§ DATA FOR PROCESSING
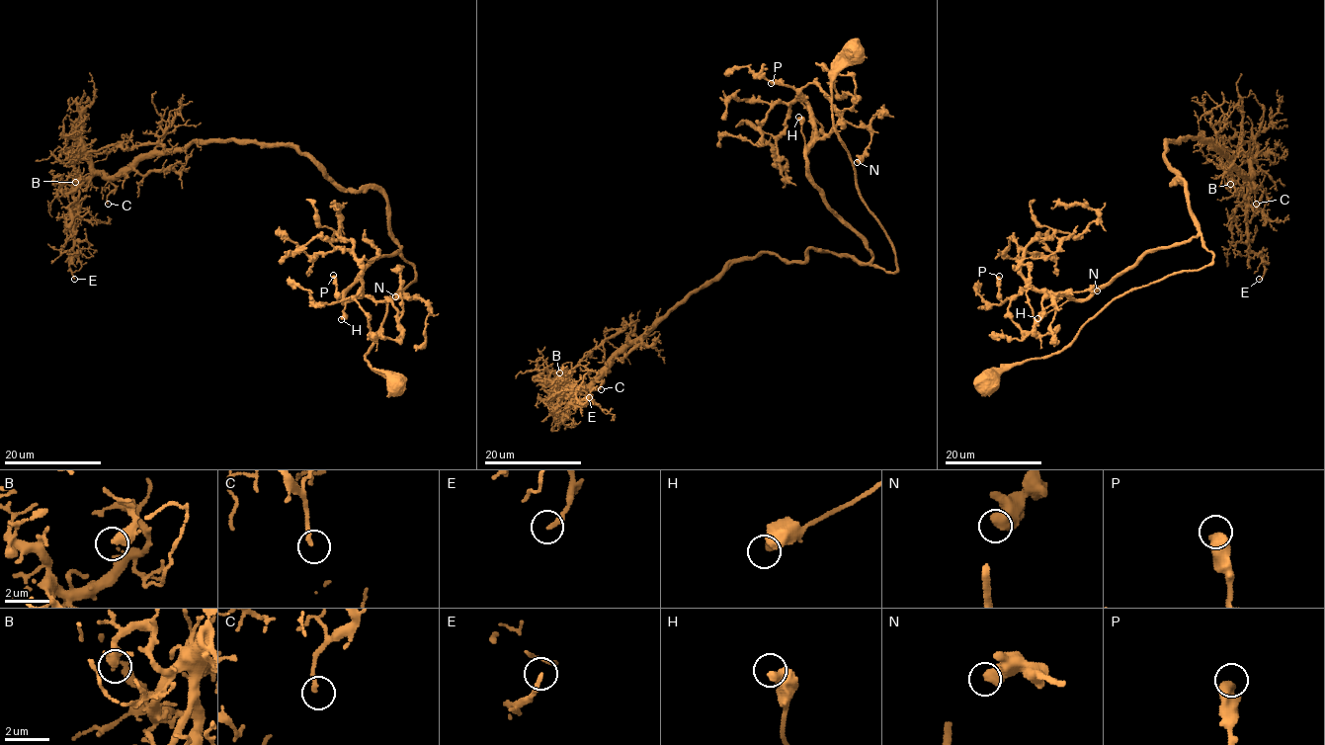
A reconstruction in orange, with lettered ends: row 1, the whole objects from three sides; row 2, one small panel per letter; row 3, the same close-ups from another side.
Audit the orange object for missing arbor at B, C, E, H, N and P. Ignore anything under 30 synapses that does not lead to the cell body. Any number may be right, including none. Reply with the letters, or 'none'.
B

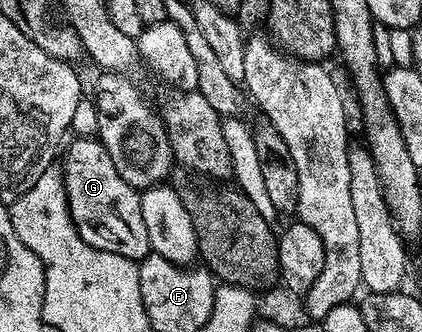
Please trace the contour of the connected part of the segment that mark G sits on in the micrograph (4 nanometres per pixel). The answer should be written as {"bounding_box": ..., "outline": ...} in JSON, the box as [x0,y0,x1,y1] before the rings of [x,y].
{"bounding_box":[61,138,151,262],"outline":[[[74,138],[69,144],[64,152],[66,164],[61,165],[62,181],[66,187],[70,218],[80,238],[84,238],[84,242],[96,250],[108,250],[112,254],[141,262],[145,256],[151,255],[151,251],[148,226],[144,226],[144,214],[140,214],[139,189],[120,178],[120,170],[116,170],[101,140]]]}

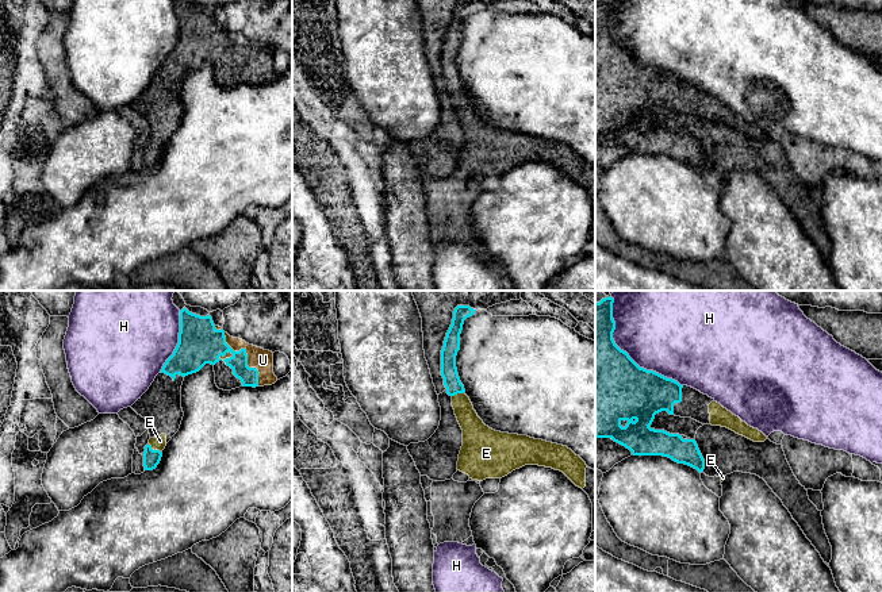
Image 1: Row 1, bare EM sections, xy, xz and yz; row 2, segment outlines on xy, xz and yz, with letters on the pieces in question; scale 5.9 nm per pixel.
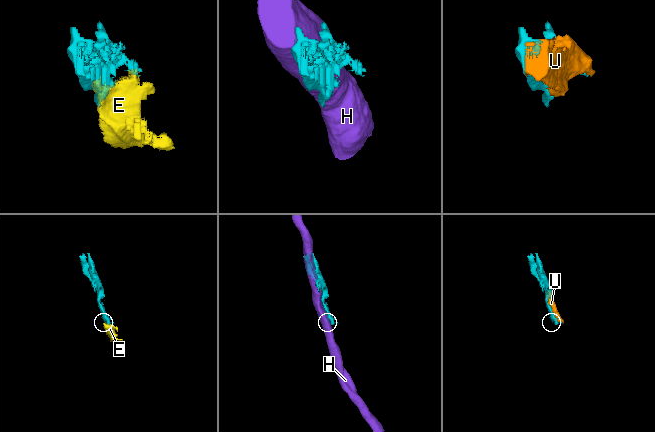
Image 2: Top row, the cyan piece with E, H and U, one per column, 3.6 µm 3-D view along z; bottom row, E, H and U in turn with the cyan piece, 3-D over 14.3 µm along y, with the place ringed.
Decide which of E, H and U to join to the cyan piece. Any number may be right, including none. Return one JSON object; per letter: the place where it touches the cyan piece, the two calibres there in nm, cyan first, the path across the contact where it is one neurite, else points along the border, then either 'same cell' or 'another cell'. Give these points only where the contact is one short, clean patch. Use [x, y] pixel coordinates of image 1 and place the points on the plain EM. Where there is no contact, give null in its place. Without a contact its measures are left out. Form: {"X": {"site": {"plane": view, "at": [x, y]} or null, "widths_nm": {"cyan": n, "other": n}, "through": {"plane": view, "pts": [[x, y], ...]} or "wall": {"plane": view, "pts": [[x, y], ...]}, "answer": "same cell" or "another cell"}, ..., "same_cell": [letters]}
{"E": {"site": {"plane": "xy", "at": [154, 148]}, "widths_nm": {"cyan": 100, "other": 80}, "through": {"plane": "xy", "pts": [[152, 156], [154, 148], [160, 138]]}, "answer": "same cell"}, "H": {"site": {"plane": "yz", "at": [628, 53]}, "widths_nm": {"cyan": 500, "other": 420}, "answer": "another cell"}, "U": {"site": {"plane": "xy", "at": [246, 53]}, "widths_nm": {"cyan": 220, "other": 130}, "answer": "same cell"}, "same_cell": ["E", "U"]}

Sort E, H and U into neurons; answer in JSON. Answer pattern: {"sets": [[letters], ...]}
{"sets": [["E", "U"], ["H"]]}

§ TASK TO COMPLETE
Using the data above, copy exactly the lines from the one containing "Audit the orange" to the one containing "Image 2: Top", inclusive. Exclude the pictures.

§ SOLUTION
Audit the orange object for missing arbor at B, C, E, H, N and P. Ignore anything under 30 synapses that does not lead to the cell body. Any number may be right, including none. Reply with the letters, or 'none'.
B

Please trace the contour of the connected part of the segment that mark G sits on in the micrograph (4 nanometres per pixel). The answer should be written as {"bounding_box": ..., "outline": ...} in JSON, the box as [x0,y0,x1,y1] before the rings of [x,y].
{"bounding_box":[61,138,151,262],"outline":[[[74,138],[69,144],[64,152],[66,164],[61,165],[62,181],[66,187],[70,218],[80,238],[84,238],[84,242],[96,250],[108,250],[112,254],[141,262],[145,256],[151,255],[151,251],[148,226],[144,226],[144,214],[140,214],[139,189],[120,178],[120,170],[116,170],[101,140]]]}

Image 1: Row 1, bare EM sections, xy, xz and yz; row 2, segment outlines on xy, xz and yz, with letters on the pieces in question; scale 5.9 nm per pixel.
Image 2: Top row, the cyan piece with E, H and U, one per column, 3.6 µm 3-D view along z; bottom row, E, H and U in turn with the cyan piece, 3-D over 14.3 µm along y, with the place ringed.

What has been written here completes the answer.